THE REINO IN THE ROOM

By Murray Chass

June 8, 2014

At the age of 78, Jerry Reinsdorf very likely doesn’t have a lot of time left as chairman of the Chicago White Sox and an influential owner in Major League Baseball. That means if he has any unfinished business, if he wants to accomplish something dear to him while he has time, he has to act quickly. And boy does he have something he wants to accomplish.

He doesn’t talk about it, but his actions betray his silence. Despite the battering the owners took in the 1994-95 strike and the severe damage it did to Major League Baseball, Reinsdorf apparently wants to revisit the issue that the owners fought the players over in 1994 and ’95.Jerry Reinsdorf 225

Curious about Reinsdorf’s reported opposition to Bud Selig’s desire to have Rob Manfred, MLB’s chief operating officer, succeed him as commissioner when he retires next January, I asked several people why they thought Reinsdorf opposed Manfred.

» Data for analysis
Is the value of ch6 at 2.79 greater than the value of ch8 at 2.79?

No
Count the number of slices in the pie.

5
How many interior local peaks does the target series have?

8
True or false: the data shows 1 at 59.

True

==

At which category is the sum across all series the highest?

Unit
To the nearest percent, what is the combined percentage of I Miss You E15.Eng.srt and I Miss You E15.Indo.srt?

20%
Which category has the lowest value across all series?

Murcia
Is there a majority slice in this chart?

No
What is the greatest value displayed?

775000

» Problems to work on
(1) Reproduce, word for word, the stretch of the Jerry Reinsdorf column from "THE REINO IN" through "wants to accomplish.".
(2) Pick up the Jerry Reinsdorf column where it stops and keep writing it.

» Expected responses
(1)
THE REINO IN THE ROOM

By Murray Chass

June 8, 2014

At the age of 78, Jerry Reinsdorf very likely doesn’t have a lot of time left as chairman of the Chicago White Sox and an influential owner in Major League Baseball. That means if he has any unfinished business, if he wants to accomplish something dear to him while he has time, he has to act quickly. And boy does he have something he wants to accomplish.

(2)
“This is all about Jerry,” said a lawyer who is closely connected to Major League Baseball and many of its owners. “He wants to protect his own power. He floated an idea of not having a commissioner but a three-man panel, which would include him. Or he should be interim commissioner like Bud was.”

Reinsdorf, through a White Sox spokesman, has denied that he proposed or favors those ideas. But either idea would enable Reinsdorf to remain in a position of power or influence, which he has enjoyed in Selig’s 22 years as commissioner.

However, for Reinsdorf to achieve what he wants he has to undermine what his buddy wants, no less at the expense of Selig’s legacy, which Selig cherishes above all else as he eases into retirement. Why does Reinsdorf oppose Manfred?

“He thinks Rob isn’t tough enough in labor,” the lawyer said. “He feels the union can be made to accept a salary cap.”

Baseball personnel and fans should find that thought probably the most frightening anyone could suggest for baseball. The owners’ attempt to gain a cap in 1994 produced the disastrous strike and cancellation of the World Series and left the game wobbling for a couple of years.

Selig, who with Reinsdorf led the ill-conceived charge for a cap on payrolls, has at least acknowledged that he learned from the debacle. Reinsdorf obviously cannot echo that statement; nor apparently does he want to.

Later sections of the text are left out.